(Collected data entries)
»»
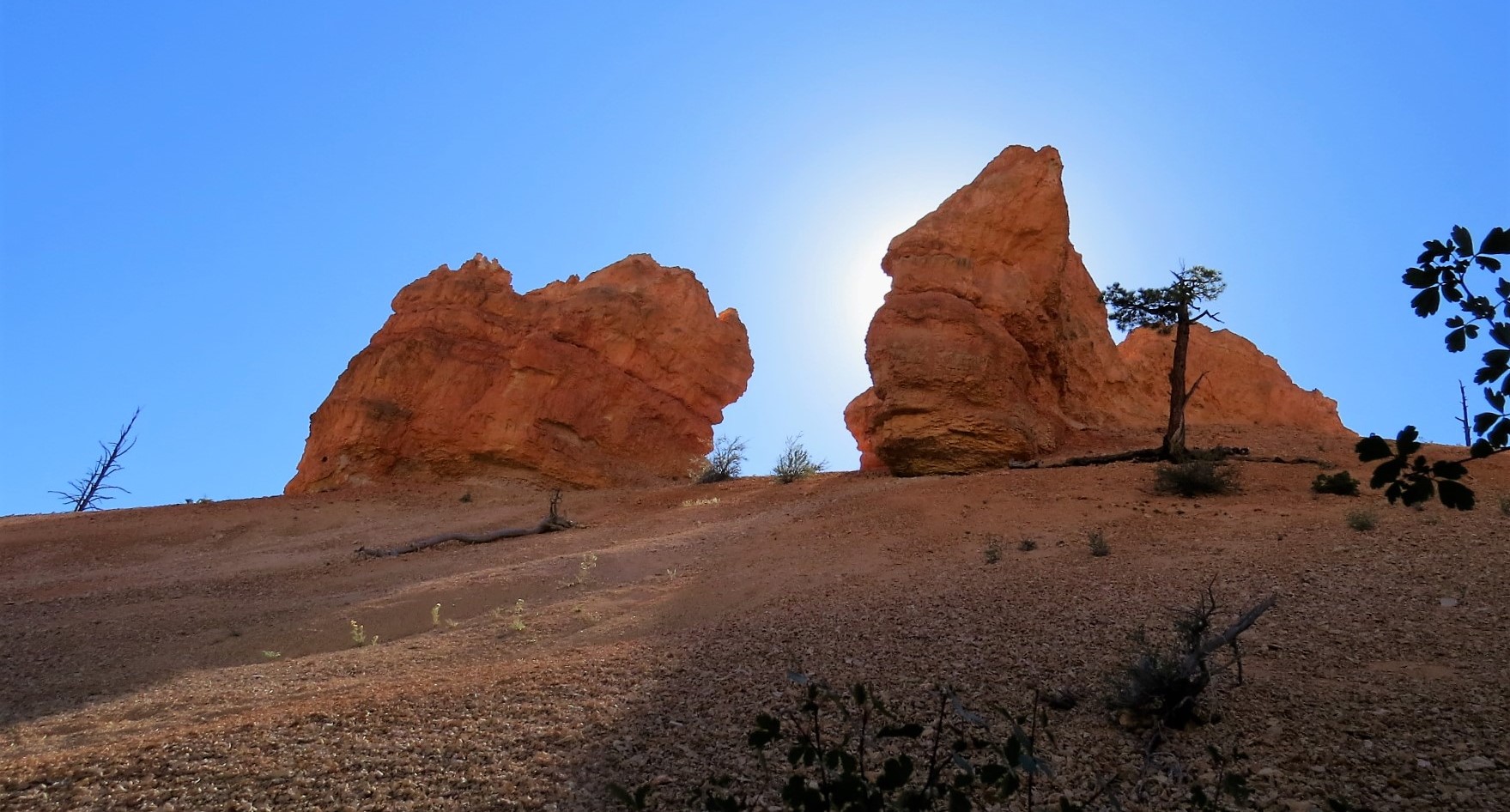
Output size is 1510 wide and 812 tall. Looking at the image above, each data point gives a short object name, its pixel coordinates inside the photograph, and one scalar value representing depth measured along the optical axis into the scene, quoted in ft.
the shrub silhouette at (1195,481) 44.45
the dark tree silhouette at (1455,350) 7.78
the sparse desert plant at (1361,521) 31.76
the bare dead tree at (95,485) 93.50
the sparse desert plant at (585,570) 37.35
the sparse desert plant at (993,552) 32.65
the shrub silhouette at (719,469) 77.92
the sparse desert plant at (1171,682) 16.11
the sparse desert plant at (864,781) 6.50
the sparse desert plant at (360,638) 30.53
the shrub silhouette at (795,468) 69.62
««
Your instructions.
The stretch of entries above that starts with the line containing "the shrub silhouette at (1195,481) 44.45" and goes on through the line containing "the sparse desert plant at (1171,682) 16.11" is to be transcribed exactly, and no other line is to be transcribed.

Finished exercise.
the shrub silhouette at (1195,481) 44.45
the dark tree silhouette at (1455,350) 7.78
the sparse desert plant at (1361,521) 31.76
the bare dead tree at (95,485) 93.50
the sparse desert plant at (585,570) 37.35
the sparse desert plant at (993,552) 32.65
the shrub silhouette at (719,469) 77.92
the sparse desert plant at (1171,682) 16.11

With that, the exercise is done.